What is expected: Write out each of the following lines word for word, in the same order and with the same line breaks.

The records:
----

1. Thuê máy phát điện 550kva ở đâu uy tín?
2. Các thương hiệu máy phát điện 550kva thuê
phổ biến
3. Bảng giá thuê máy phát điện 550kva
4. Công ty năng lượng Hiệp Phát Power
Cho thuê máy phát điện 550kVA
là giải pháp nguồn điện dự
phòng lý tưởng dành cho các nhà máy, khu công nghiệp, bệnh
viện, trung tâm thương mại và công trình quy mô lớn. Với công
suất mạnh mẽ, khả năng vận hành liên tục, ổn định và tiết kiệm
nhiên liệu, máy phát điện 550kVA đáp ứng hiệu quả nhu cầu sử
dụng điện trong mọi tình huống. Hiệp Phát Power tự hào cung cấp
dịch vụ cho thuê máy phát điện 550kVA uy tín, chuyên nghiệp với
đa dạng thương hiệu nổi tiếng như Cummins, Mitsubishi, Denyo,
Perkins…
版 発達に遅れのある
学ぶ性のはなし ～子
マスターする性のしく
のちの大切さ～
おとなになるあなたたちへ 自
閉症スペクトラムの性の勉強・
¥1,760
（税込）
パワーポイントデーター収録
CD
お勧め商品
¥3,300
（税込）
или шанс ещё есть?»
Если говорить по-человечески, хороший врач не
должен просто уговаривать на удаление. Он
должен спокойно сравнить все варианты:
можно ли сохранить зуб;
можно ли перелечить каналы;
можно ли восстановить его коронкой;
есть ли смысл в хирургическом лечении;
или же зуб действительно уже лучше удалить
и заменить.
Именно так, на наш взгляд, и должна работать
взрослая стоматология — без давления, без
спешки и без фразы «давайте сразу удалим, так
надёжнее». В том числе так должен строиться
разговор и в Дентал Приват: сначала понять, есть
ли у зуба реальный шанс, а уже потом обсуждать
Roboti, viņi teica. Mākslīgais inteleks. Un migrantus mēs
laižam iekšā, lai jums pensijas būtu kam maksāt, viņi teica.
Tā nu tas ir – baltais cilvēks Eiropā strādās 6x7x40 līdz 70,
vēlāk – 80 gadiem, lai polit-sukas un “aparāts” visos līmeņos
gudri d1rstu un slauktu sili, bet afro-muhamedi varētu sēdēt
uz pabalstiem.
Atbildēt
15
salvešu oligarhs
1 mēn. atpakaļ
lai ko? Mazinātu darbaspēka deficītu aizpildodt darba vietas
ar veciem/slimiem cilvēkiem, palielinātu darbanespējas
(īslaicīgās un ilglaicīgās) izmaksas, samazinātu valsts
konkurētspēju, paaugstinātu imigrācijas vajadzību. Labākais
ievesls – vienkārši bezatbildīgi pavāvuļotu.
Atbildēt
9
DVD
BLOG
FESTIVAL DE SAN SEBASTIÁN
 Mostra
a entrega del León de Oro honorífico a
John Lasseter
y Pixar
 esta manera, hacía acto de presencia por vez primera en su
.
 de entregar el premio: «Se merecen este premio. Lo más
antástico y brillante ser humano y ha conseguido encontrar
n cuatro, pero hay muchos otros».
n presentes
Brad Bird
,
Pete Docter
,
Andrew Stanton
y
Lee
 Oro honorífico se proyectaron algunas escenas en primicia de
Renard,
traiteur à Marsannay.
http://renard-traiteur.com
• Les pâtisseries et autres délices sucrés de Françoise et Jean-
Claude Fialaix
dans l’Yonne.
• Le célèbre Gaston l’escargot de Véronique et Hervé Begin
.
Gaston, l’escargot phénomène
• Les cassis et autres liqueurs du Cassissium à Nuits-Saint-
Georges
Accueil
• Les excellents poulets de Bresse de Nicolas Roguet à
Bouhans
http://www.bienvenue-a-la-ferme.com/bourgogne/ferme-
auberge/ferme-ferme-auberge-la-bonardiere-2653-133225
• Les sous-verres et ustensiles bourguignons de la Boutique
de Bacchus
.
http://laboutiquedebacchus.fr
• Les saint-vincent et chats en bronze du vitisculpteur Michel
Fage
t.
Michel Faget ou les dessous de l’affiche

----

Task answer:
1. Thuê máy phát điện 550kva ở đâu uy tín?
2. Các thương hiệu máy phát điện 550kva thuê
phổ biến
3. Bảng giá thuê máy phát điện 550kva
4. Công ty năng lượng Hiệp Phát Power
Cho thuê máy phát điện 550kVA
là giải pháp nguồn điện dự
phòng lý tưởng dành cho các nhà máy, khu công nghiệp, bệnh
viện, trung tâm thương mại và công trình quy mô lớn. Với công
suất mạnh mẽ, khả năng vận hành liên tục, ổn định và tiết kiệm
nhiên liệu, máy phát điện 550kVA đáp ứng hiệu quả nhu cầu sử
dụng điện trong mọi tình huống. Hiệp Phát Power tự hào cung cấp
dịch vụ cho thuê máy phát điện 550kVA uy tín, chuyên nghiệp với
đa dạng thương hiệu nổi tiếng như Cummins, Mitsubishi, Denyo,
Perkins…
版 発達に遅れのある
学ぶ性のはなし ～子
マスターする性のしく
のちの大切さ～
おとなになるあなたたちへ 自
閉症スペクトラムの性の勉強・
¥1,760
（税込）
パワーポイントデーター収録
CD
お勧め商品
¥3,300
（税込）
или шанс ещё есть?»
Если говорить по-человечески, хороший врач не
должен просто уговаривать на удаление. Он
должен спокойно сравнить все варианты:
можно ли сохранить зуб;
можно ли перелечить каналы;
можно ли восстановить его коронкой;
есть ли смысл в хирургическом лечении;
или же зуб действительно уже лучше удалить
и заменить.
Именно так, на наш взгляд, и должна работать
взрослая стоматология — без давления, без
спешки и без фразы «давайте сразу удалим, так
надёжнее». В том числе так должен строиться
разговор и в Дентал Приват: сначала понять, есть
ли у зуба реальный шанс, а уже потом обсуждать
Roboti, viņi teica. Mākslīgais inteleks. Un migrantus mēs
laižam iekšā, lai jums pensijas būtu kam maksāt, viņi teica.
Tā nu tas ir – baltais cilvēks Eiropā strādās 6x7x40 līdz 70,
vēlāk – 80 gadiem, lai polit-sukas un “aparāts” visos līmeņos
gudri d1rstu un slauktu sili, bet afro-muhamedi varētu sēdēt
uz pabalstiem.
Atbildēt
15
salvešu oligarhs
1 mēn. atpakaļ
lai ko? Mazinātu darbaspēka deficītu aizpildodt darba vietas
ar veciem/slimiem cilvēkiem, palielinātu darbanespējas
(īslaicīgās un ilglaicīgās) izmaksas, samazinātu valsts
konkurētspēju, paaugstinātu imigrācijas vajadzību. Labākais
ievesls – vienkārši bezatbildīgi pavāvuļotu.
Atbildēt
9
DVD
BLOG
FESTIVAL DE SAN SEBASTIÁN
 Mostra
a entrega del León de Oro honorífico a
John Lasseter
y Pixar
 esta manera, hacía acto de presencia por vez primera en su
.
 de entregar el premio: «Se merecen este premio. Lo más
antástico y brillante ser humano y ha conseguido encontrar
n cuatro, pero hay muchos otros».
n presentes
Brad Bird
,
Pete Docter
,
Andrew Stanton
y
Lee
 Oro honorífico se proyectaron algunas escenas en primicia de
Renard,
traiteur à Marsannay.
http://renard-traiteur.com
• Les pâtisseries et autres délices sucrés de Françoise et Jean-
Claude Fialaix
dans l’Yonne.
• Le célèbre Gaston l’escargot de Véronique et Hervé Begin
.
Gaston, l’escargot phénomène
• Les cassis et autres liqueurs du Cassissium à Nuits-Saint-
Georges
Accueil
• Les excellents poulets de Bresse de Nicolas Roguet à
Bouhans
http://www.bienvenue-a-la-ferme.com/bourgogne/ferme-
auberge/ferme-ferme-auberge-la-bonardiere-2653-133225
• Les sous-verres et ustensiles bourguignons de la Boutique
de Bacchus
.
http://laboutiquedebacchus.fr
• Les saint-vincent et chats en bronze du vitisculpteur Michel
Fage
t.
Michel Faget ou les dessous de l’affiche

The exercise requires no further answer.